Kevin Durant continues to be one of the league's best scorers, and the Oklahoma City Thunder are reaping the benefits. That figures to be no different at home Sunday night against the Golden State Warriors, as some of Durant's best work has come against them.
The Warriors, though, hope a newfound toughness can help them slow down Durant and match their longest winning streak from all of last season - three games.
Durant is averaging 30.9 points in 17 career games against Golden State, second to his 31.4 against Washington for his best average against any team. He's averaged 33.0 along with 10.0 rebounds during Oklahoma City's current four-game win streak in the series, including three last season.
The three-time reigning scoring champ failed to reach 25 points in any of the first five games of the season but has since done so in five straight, including 27 in a 110-95 win at New Orleans on Friday. The Thunder (7-3) shot 54.1 percent from the floor and led by as much as 34 as the starters sat out the entire fourth quarter in their sixth win in seven games.
Durant shot 9 of 12, including 4 for 5 from 3-point range after entering the game 8 for 22. He also tallied nine rebounds, five assists, and two steals.
"I wanted to ignite my team, not by scoring the ball or rebounding or getting assists," Durant said. "I was just trying to inspire them by my hard work and playing with a good intensity level."
Kevin Martin played one of his best games with his new team, scoring 27 and making 6 of 11 3-point tries.
Russell Westbrook's role seems to be in the midst of a mild transformation, possibly compensating for the departure of playmaker James Harden. Westbrook's scoring is down - his 19.6 scoring average is four points below last season's mark - but his assists are at a career-high 8.5 per game compared to 5.5 in 2011-12.
Westbrook recorded 12 assists against the Hornets, his fourth game with 10 or more. He had four such outings in 66 games last season.

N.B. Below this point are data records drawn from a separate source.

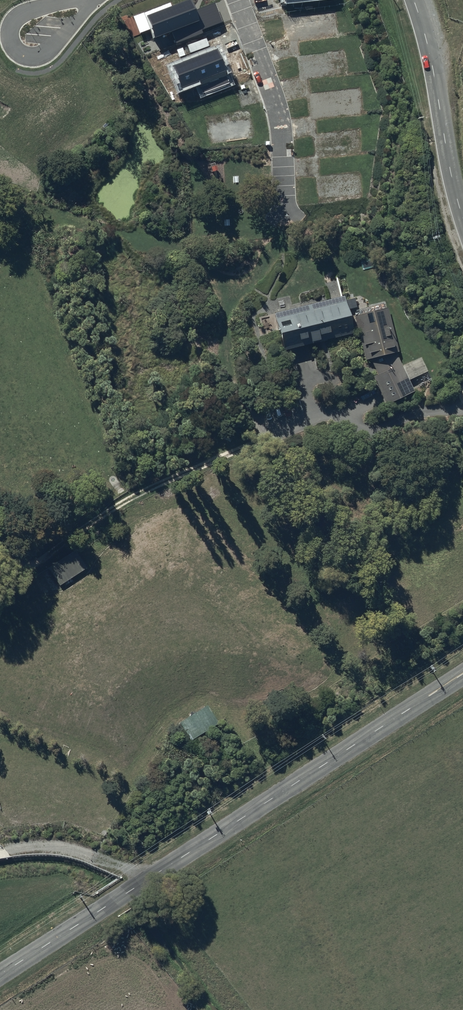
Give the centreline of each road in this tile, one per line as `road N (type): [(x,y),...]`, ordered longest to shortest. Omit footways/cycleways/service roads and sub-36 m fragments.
road 1 (tertiary): [(0,975),(462,673)]
road 2 (track): [(267,438),(124,500),(38,560),(22,563),(0,549)]
road 3 (residential): [(235,0),(273,97),(286,201),(300,219)]
road 4 (tertiary): [(413,0),(462,216)]
road 5 (residential): [(85,5),(38,59),(8,55),(14,18),(57,8)]
road 6 (track): [(143,882),(93,853),(18,849)]

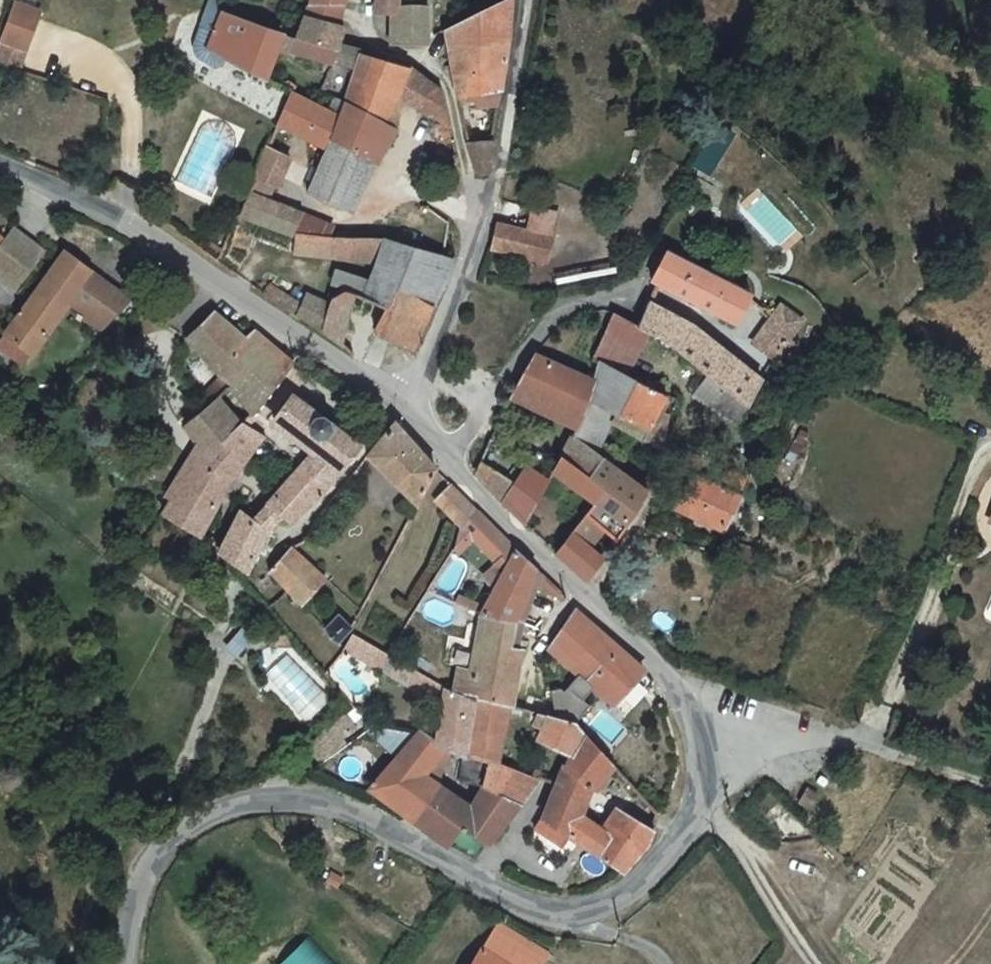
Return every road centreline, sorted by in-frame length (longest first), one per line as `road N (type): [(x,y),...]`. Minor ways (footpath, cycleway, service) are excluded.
road 1 (unclassified): [(124,963),(133,899),(153,855),(192,824),(240,803),(301,798),(365,819),(530,908),(568,916),(603,905),(644,876),(692,818),(699,799),(691,738)]
road 2 (unclassified): [(399,405),(149,234),(0,170)]
road 3 (unclassified): [(691,738),(660,672),(458,477),(399,405)]
road 4 (residential): [(990,791),(841,739),(691,738)]
road 5 (unclassified): [(485,214),(499,179),(525,0)]
road 6 (unclassified): [(399,405),(442,328),(485,214)]
road 7 (track): [(692,818),(720,830),(809,963)]
road 8 (residential): [(447,55),(485,214)]

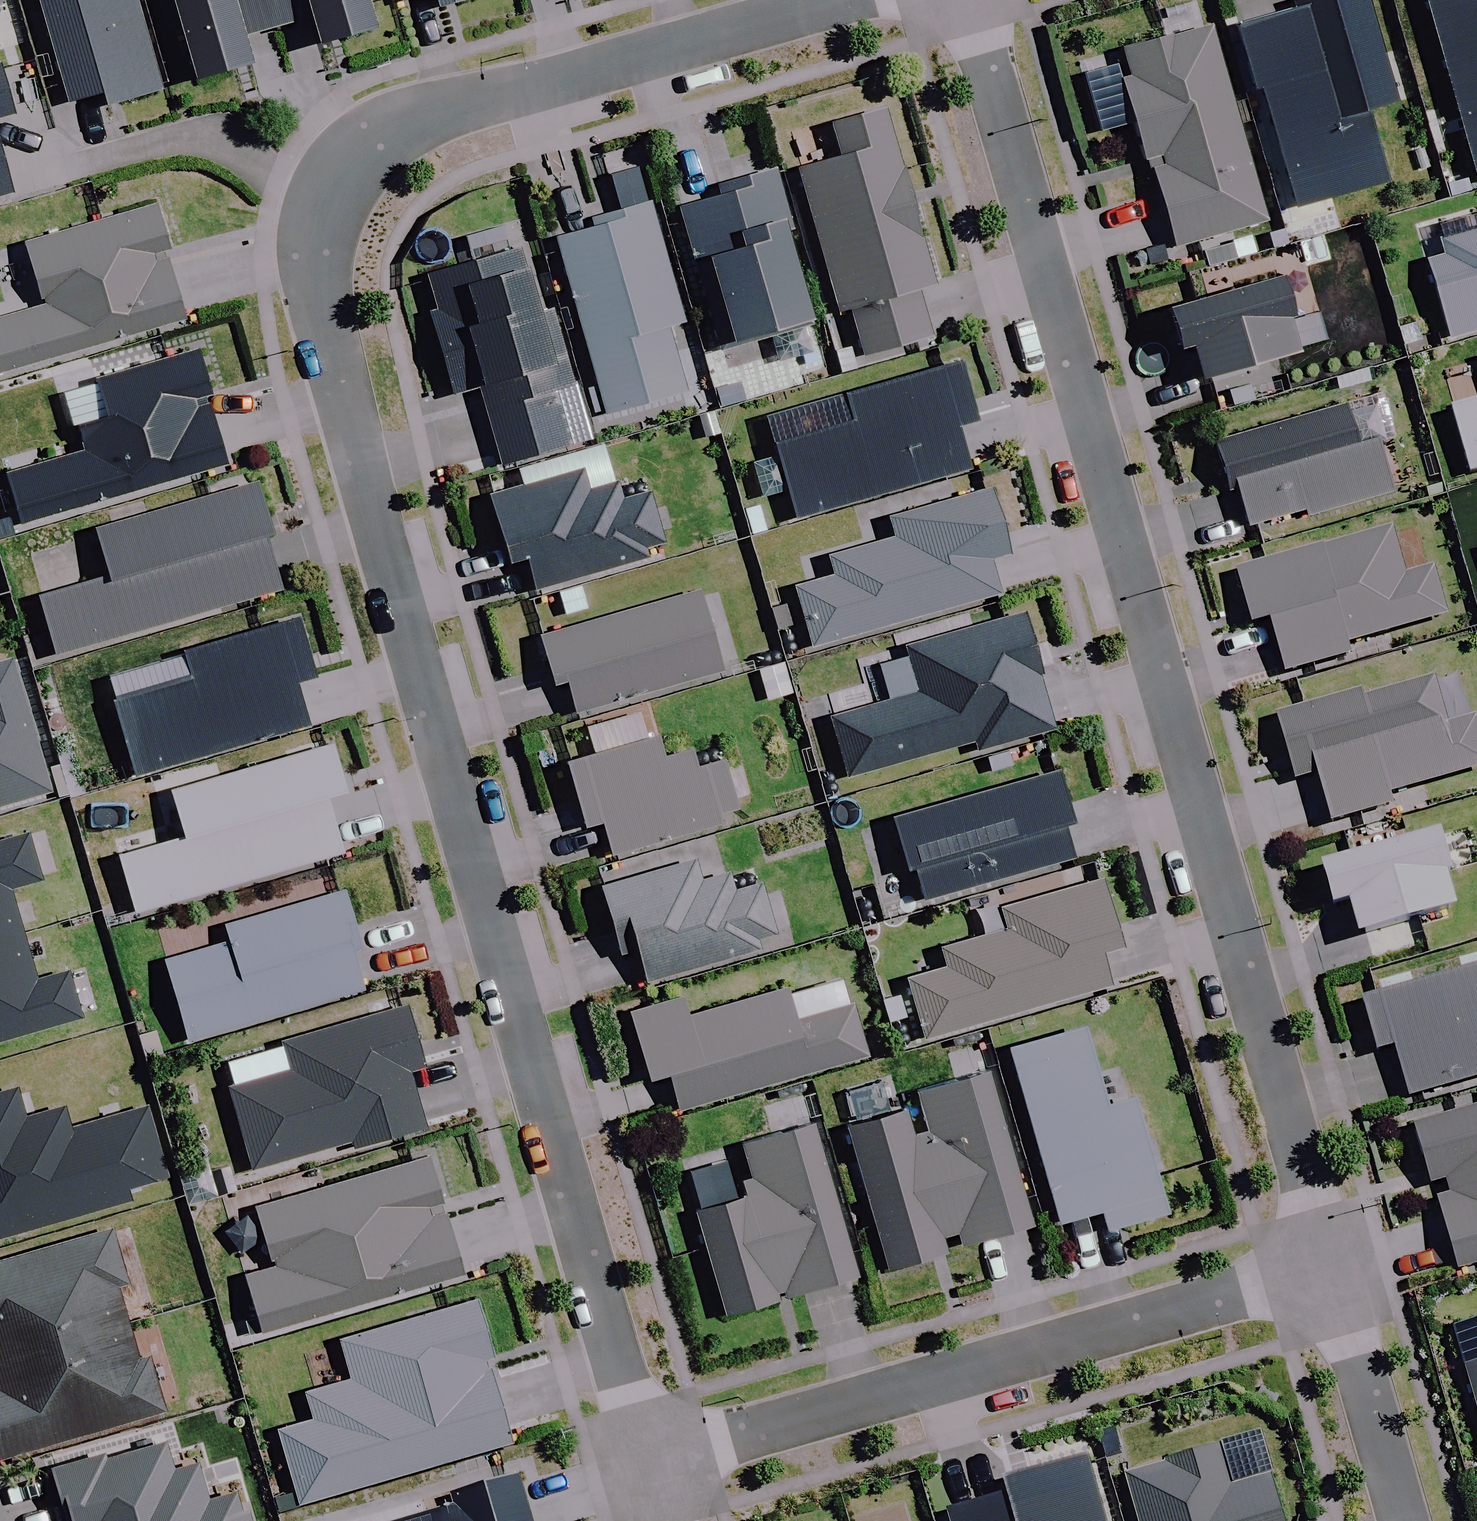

"It's not about me scoring a certain amount of points. That's not the issue," Westbrook said. "Our problem is we need to win games and that's all I try to do. ... When I go to the basket, a lot of guys are collapsing on me and guys are open, and my job is to make sure they get the ball on time and on target."
Golden State (5-4) comes off a 106-98 win at Minnesota on Friday. It was another strong showing for the Warriors' frontcourt. They limited the Timberwolves to 22 points in the paint after surrendering 20 to Atlanta in a 92-88 win two nights earlier.
The Warriors have outrebounded their last two opponents by a combined 31 boards even without center Andrew Bogut, who is sidelined indefinitely with an ankle injury.
"We made the adjustments and fortunately the last two games we've been doing a good job of securing the basketball, closing out defensive possessions," coach Mark Jackson said.
The emergence of first-round pick Harrison Barnes has been a boost. Barnes has averaged 18.5 points and 11.0 rebounds in the last two games, compared to 8.3 and 2.4, respectively, through his first seven.
Golden State has dropped six straight in Oklahoma City, giving up an average of 110.3 points.